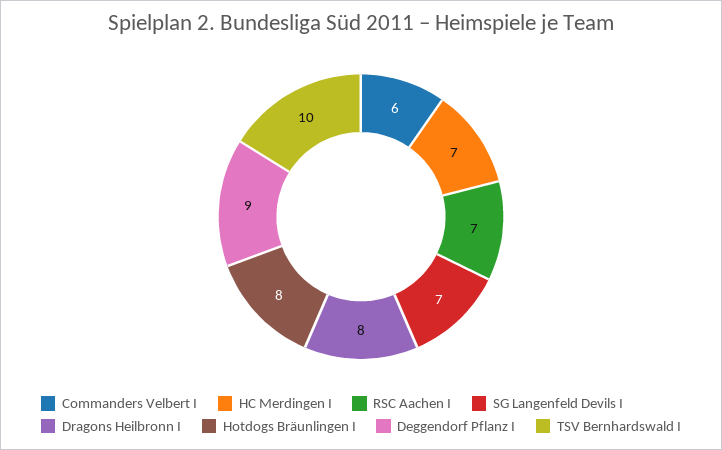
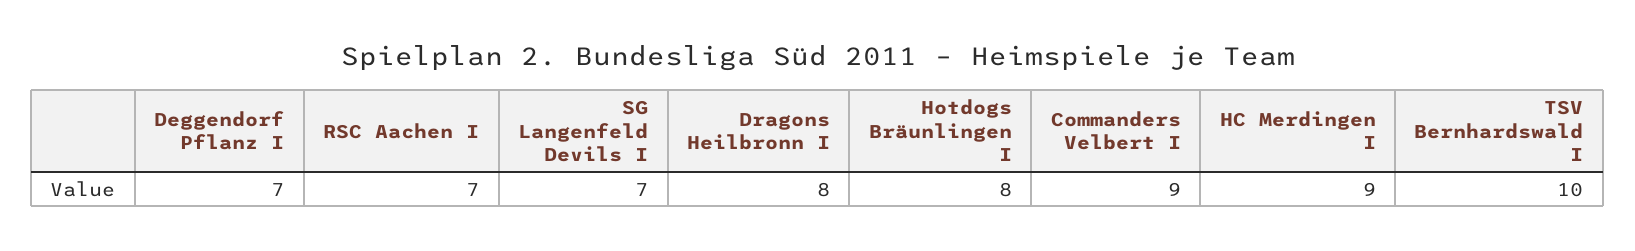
Commanders Velbert I: 6 -> 9
HC Merdingen I: 7 -> 9
Deggendorf Pflanz I: 9 -> 7

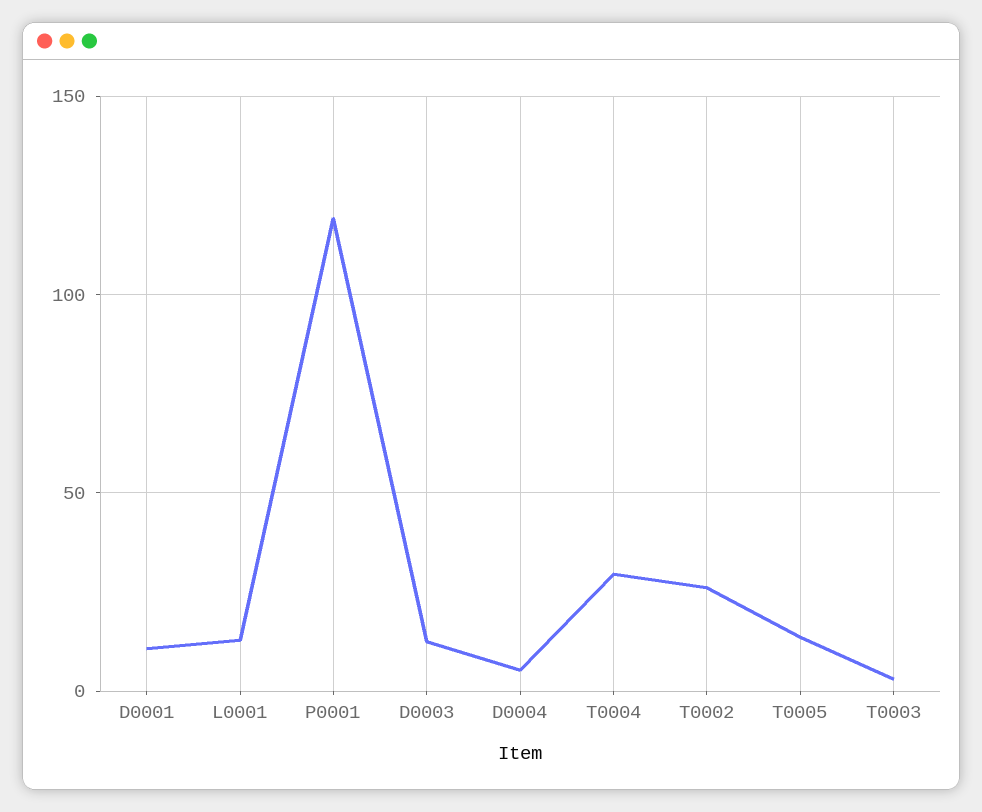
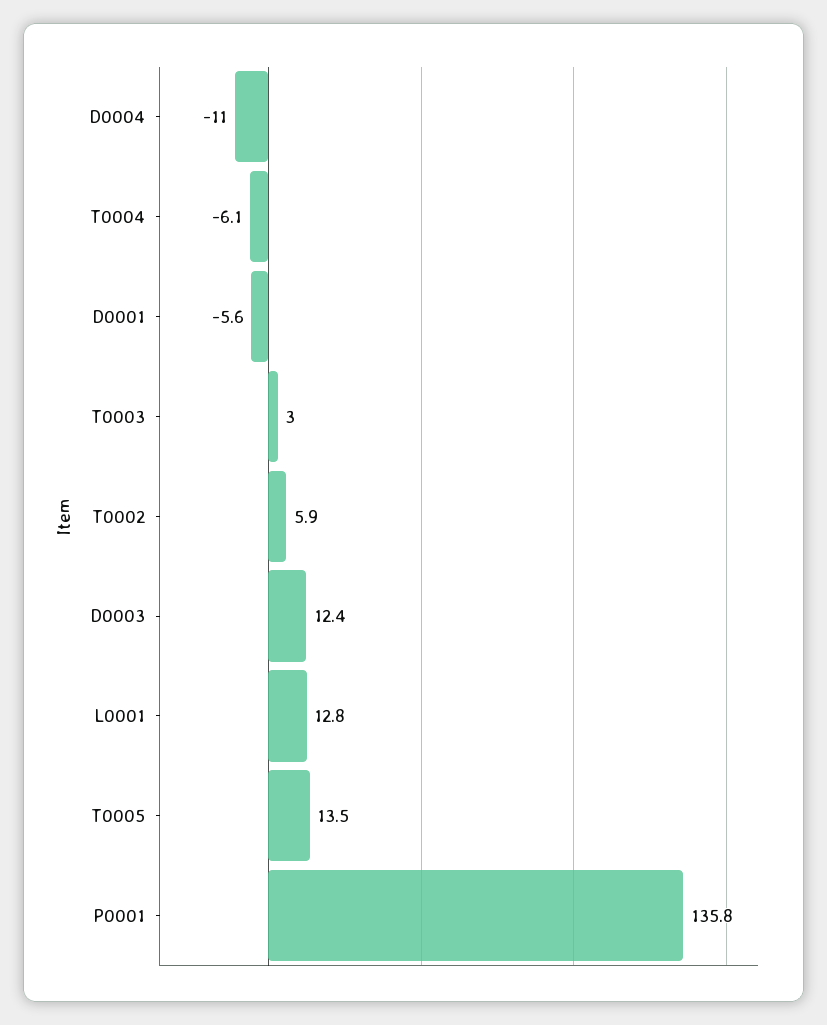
D0001: 10 -> -5.6
P0001: 120 -> 135.8
D0004: 5 -> -11
T0004: 30 -> -6.1
T0002: 25 -> 5.9

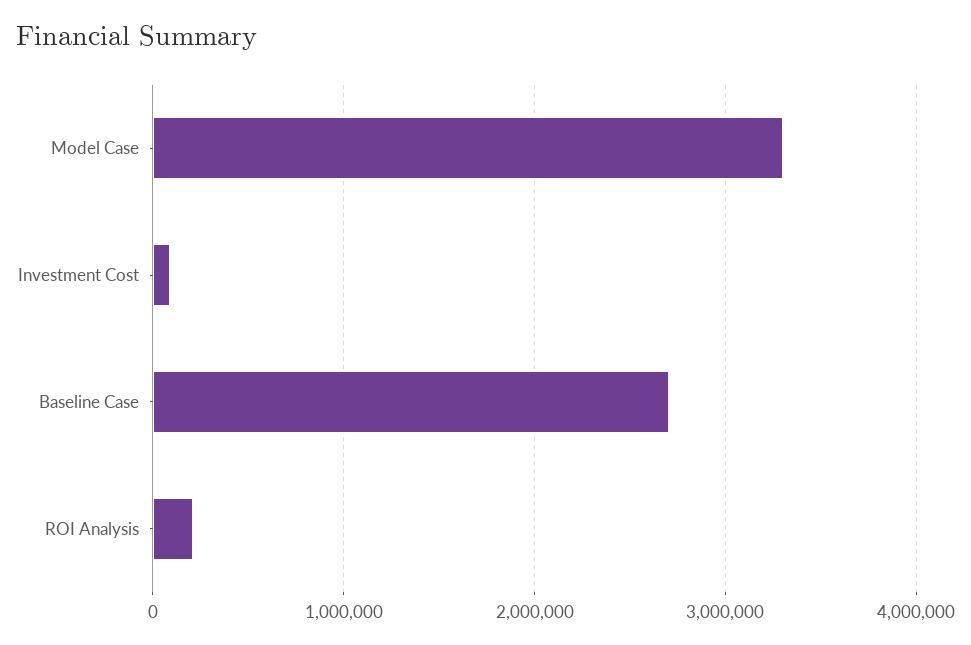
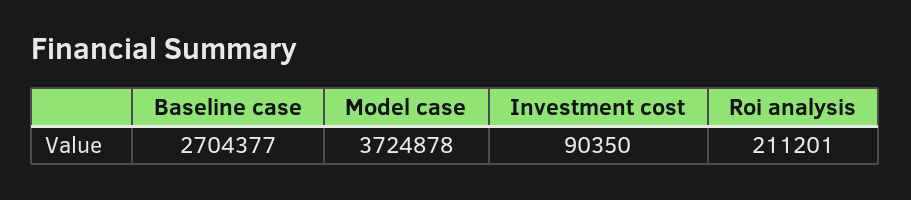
Model Case: 3300000 -> 3724878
--------------------------------------------------
▸ **PROBLEM DETAILS**
Each entry, word for word, belongs in your answer; each picture does not.

▸ **REPLY**
Commanders Velbert I: 6 -> 9
HC Merdingen I: 7 -> 9
Deggendorf Pflanz I: 9 -> 7

D0001: 10 -> -5.6
P0001: 120 -> 135.8
D0004: 5 -> -11
T0004: 30 -> -6.1
T0002: 25 -> 5.9

Model Case: 3300000 -> 3724878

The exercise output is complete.